Grant project for eVital Records a national success
Minnesota’s ground-breaking collaborative project to electronically exchange birth record information from an electronic health record (EHR) to the birth record in MR&C is complete.
During the two-year project, a diverse team of Centers for Disease Control and Prevention (CDC), MDH and hospital staff members examined existing birth registration processes and systems and documented discrepancies, redundancies and opportunities for improvement through the electronic transfer of data. The pinnacle of the project allowed for testing, and demonstrated secure electronic data exchange using HL7 standards, showing what is possible for birth registration.
These demonstrations occurred at several conferences for hospital administrators, Information Technology staff, the National Center for Health Statistics (NCHS), international officials and other states and jurisdictions.
The response to the project was overwhelmingly positive.

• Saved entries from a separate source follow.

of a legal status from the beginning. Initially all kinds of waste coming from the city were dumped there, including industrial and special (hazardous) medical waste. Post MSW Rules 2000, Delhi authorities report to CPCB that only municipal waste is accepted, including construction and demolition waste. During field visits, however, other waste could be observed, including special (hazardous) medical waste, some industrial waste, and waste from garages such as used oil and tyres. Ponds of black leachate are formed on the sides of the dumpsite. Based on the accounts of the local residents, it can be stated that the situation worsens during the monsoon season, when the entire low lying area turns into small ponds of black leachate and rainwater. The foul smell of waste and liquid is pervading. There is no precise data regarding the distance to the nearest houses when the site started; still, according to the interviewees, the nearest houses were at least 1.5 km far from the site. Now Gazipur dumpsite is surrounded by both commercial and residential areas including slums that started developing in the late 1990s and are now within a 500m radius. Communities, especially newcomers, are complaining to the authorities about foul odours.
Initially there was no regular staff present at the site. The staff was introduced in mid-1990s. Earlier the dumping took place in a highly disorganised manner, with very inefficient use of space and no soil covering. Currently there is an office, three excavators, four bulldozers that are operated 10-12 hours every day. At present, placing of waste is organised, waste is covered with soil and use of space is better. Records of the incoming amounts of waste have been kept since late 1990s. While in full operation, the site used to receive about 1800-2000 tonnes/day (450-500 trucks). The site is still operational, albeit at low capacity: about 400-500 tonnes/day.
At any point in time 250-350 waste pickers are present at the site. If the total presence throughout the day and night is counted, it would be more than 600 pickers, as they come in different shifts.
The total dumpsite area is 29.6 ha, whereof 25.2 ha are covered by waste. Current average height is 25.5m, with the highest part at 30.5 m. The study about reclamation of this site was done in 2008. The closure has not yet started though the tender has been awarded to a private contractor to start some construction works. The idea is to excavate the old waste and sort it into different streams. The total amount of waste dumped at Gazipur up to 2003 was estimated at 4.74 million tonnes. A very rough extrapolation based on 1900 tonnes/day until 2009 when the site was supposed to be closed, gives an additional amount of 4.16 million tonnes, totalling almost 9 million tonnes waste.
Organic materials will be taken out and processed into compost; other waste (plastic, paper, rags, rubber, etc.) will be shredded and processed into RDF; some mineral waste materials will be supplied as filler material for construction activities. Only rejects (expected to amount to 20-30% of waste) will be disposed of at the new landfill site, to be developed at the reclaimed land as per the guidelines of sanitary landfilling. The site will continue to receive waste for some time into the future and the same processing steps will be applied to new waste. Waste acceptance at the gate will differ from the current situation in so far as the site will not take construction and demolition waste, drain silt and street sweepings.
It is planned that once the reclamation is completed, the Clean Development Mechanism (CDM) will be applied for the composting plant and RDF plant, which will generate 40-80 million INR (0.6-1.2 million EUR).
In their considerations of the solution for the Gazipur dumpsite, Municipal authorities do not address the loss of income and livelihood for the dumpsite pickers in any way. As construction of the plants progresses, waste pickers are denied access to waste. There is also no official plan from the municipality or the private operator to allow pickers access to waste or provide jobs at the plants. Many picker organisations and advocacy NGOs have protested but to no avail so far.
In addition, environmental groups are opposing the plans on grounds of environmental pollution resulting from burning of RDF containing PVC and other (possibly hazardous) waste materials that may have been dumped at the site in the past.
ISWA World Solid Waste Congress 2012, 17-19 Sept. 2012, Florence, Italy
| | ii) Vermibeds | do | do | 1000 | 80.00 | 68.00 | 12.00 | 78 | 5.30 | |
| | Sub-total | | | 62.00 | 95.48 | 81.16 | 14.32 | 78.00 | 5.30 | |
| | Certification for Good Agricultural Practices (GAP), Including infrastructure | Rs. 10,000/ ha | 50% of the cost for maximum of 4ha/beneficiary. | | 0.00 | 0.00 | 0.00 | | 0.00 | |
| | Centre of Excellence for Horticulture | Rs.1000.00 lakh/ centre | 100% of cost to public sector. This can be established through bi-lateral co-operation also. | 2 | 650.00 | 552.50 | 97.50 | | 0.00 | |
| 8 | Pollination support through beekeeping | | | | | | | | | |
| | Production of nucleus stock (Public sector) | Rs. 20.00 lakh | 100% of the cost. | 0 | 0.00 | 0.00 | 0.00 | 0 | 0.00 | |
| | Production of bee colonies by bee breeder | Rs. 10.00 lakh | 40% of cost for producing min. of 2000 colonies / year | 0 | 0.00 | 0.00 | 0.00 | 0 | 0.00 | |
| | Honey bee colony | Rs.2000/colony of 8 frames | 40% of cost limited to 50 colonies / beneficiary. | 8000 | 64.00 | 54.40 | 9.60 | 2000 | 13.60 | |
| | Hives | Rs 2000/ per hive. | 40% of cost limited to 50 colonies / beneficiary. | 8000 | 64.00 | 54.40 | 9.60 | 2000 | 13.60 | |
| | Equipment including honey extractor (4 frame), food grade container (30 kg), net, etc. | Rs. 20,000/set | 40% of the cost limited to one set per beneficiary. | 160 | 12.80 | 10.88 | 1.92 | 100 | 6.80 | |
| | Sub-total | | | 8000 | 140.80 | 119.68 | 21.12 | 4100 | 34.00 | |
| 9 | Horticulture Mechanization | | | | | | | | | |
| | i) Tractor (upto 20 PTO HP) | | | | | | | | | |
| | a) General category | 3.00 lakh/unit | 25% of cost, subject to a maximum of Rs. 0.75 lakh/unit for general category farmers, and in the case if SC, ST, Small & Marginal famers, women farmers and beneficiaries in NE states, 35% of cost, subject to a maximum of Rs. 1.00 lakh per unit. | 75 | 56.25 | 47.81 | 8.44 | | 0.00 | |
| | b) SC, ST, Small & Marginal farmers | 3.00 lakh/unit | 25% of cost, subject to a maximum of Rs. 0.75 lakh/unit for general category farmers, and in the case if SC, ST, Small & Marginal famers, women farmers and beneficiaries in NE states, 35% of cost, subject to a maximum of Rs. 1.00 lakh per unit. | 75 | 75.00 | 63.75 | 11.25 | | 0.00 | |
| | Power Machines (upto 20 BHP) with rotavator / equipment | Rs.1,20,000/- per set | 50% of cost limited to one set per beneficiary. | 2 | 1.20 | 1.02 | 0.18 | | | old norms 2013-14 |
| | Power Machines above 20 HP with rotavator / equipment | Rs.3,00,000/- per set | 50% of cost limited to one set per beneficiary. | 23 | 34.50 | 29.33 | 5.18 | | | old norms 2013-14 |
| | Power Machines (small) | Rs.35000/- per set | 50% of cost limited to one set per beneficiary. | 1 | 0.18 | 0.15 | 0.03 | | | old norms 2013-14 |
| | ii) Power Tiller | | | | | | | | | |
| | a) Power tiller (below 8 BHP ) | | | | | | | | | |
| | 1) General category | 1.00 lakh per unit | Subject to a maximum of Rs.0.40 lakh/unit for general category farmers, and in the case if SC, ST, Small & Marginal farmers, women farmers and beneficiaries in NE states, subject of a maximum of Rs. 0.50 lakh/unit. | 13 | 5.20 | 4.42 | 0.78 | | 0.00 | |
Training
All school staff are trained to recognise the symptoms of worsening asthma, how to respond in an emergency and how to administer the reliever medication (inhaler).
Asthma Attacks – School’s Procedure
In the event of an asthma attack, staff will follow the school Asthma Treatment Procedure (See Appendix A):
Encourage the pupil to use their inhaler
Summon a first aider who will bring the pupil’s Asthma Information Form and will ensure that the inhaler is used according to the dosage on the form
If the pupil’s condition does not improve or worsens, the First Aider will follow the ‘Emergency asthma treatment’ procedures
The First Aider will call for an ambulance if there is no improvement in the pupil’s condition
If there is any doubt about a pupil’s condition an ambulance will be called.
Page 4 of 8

However, what is possible is different from what we can currently accomplish in our day-to-day registration. The Office of Vital Records (OVR) and Minnesota hospitals are still early in the journey to complete electronic interoperability. Even with agreement from hospitals and public health agencies, more work is necessary to ready Minnesota’s birth registration for eVitals adaptation and implementation.
Every change or improvement requires an initial investment before it can be implemented. This project was one of those early activities and it generated awareness and interest among important stakeholders. But hospitals, clinics and state agencies are already scrambling to keep up with many national and local mandates that take priority over eVital records implementation.
OVR will continue to ready the path. In fact, the final analysis led the project team to recommend future legislative mandates or financial incentives to help electronic records vendors, hospitals and state agencies move closer to interoperability and standard processes that incorporate eVital best practices. Certainly there is more to come.
If you’d like to learn more about what we learned and our recommendations for eVitals, contact sally.almond@state.mn.us for a copy of the final report.
New Contract with the Social Security Administration
The Minnesota Department of Health (MDH), Office of Vital Records (OVR), along with 56 other jurisdictions, recently signed a new, five-year contract with the Social Security Administration (SSA) to continue with the Enumeration at Birth (EAB) program.
The EAB is a voluntary program in which parents agree to allow OVR to share demographic information from a birth record with the SSA for an automatic Social Security Number for their newborn child. More than 96 percent of parents choose to participate in the EAB program.
OVR sends a data file each week to SSA. Files with problems such as “Baby Girl" or "Baby Boy” as names, extra spaces, or a space before and after a hyphen will not qualify for EAB even when a parent chooses EAB. For tips and information that will help you talk to parents about EAB, please visit the Social Security website.
The site contains interesting information about Social Security, including information for adoptive parents; name changes; and replacing lost or stolen cards.